Косиног. История о колдовстве - Старков Дмитрий Анатольевич 2 стр.


 Абита, что с

Подняв фонарь, Эдвард оглядел ее с головы до ног, в смятении поднял брови. Да, ну и вид, ну и зрелище сплошь в грязи и палой листве, чепец потеряла, мокрые грязные волосы прядями липнут к щекам, и вдобавок  это Абита заметила только сейчас  куда-то пропал один из башмаков.
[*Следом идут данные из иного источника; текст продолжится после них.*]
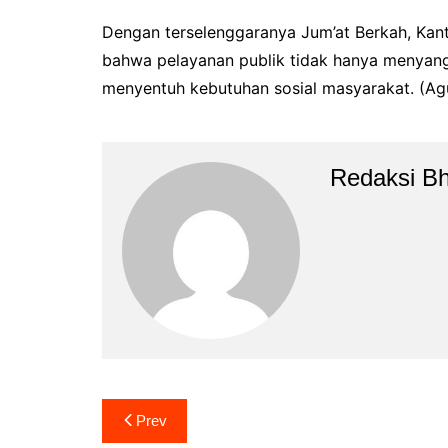
Dengan terselenggaranya Jum’at Berkah, Kan
bahwa pelayanan publik tidak hanya menyangk
menyentuh kebutuhan sosial masyarakat. (Ag
Redaksi B
Navigasi
Prev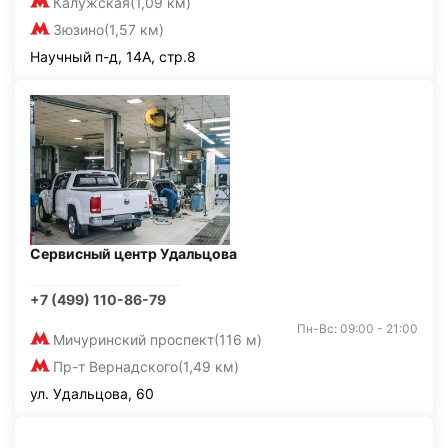
Калужская
(1,09 км)
Зюзино
(1,57 км)
Научный п-д, 14А, стр.8
Сервисный центр Удальцова
+7 (499) 110-86-79
Пн-Вс: 09:00 - 21:00
Мичуринский проспект
(116 м)
Пр-т Вернадского
(1,49 км)
ул. Удальцова, 60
 Бедняжка, что с тобой стря

 Эдвард, я потеряла его, потеряла!  затараторила она с дрожью в голосе.  Потеряла!

 Кого? Кого потеряла?

 Нового козла, Самсона. Самсон пропал. Прости

Эдвард окинул взглядом темные заросли.

 Ничего, отыщем.

 Нет, Эдвард, ты вначале дослушай. Самсон погиб. В яму упал. Упал и и сгинул с концами.
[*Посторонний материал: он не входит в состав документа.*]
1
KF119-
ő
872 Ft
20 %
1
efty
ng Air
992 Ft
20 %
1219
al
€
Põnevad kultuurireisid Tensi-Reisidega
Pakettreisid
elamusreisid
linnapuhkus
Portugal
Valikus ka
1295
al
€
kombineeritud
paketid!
Осознав, что это для них означает, Эдвард переменился в лице. Без козла, без производителя, потомства от козочек по весне не дождешься.

 Это точно?

 Еще как, Эдвард. Вон вон пещера, а внутри  яма глубокая,  слегка запнувшись, ответила она и ткнула пальцем назад, за плечо.  Он там, на дне. Я так виновата так виновата перед тобой я

Подняв руку, Эдвард обнял Абиту, привлек к себе, что проделывал крайне редко. Объятия вышли неловкими, скорее, отеческими, как и все его знаки внимания интимного толка, однако Абита знала: муж изо всех сил старается ее утешить.
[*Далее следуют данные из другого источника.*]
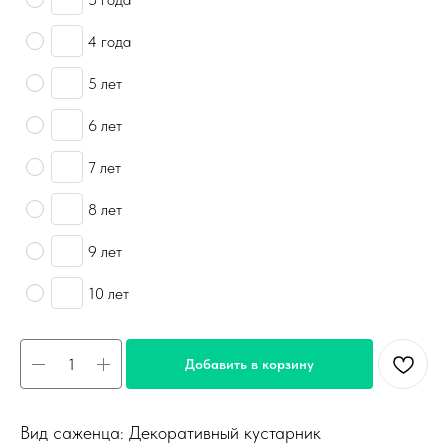
4 года
5 лет
6 лет
7 лет
8 лет
9 лет
10 лет
Добавить в корзину
Вид саженца: Декоративный кустарник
 Эдвард, ты меня что же, не слышишь?  отстранившись, удивилась она.  Самсон пропал из-за меня. Из-за меня. Ты же сердиться должен. Полное право имеешь.

 Оставим эти тревоги на завтра,  сказал он.  Утро вечера мудренее. Будет на то воля Господа как-нибудь проживем.

На глаза навернулись горячие слезы  слезы злости на Эдварда и не только. Нет, он, как всегда, из себя не выйдет, а лучше бы разозлился, лучше бы обругал ее, на чем свет стоит: может, тогда Абита злилась бы на собственную безголовость хоть чуточку меньше.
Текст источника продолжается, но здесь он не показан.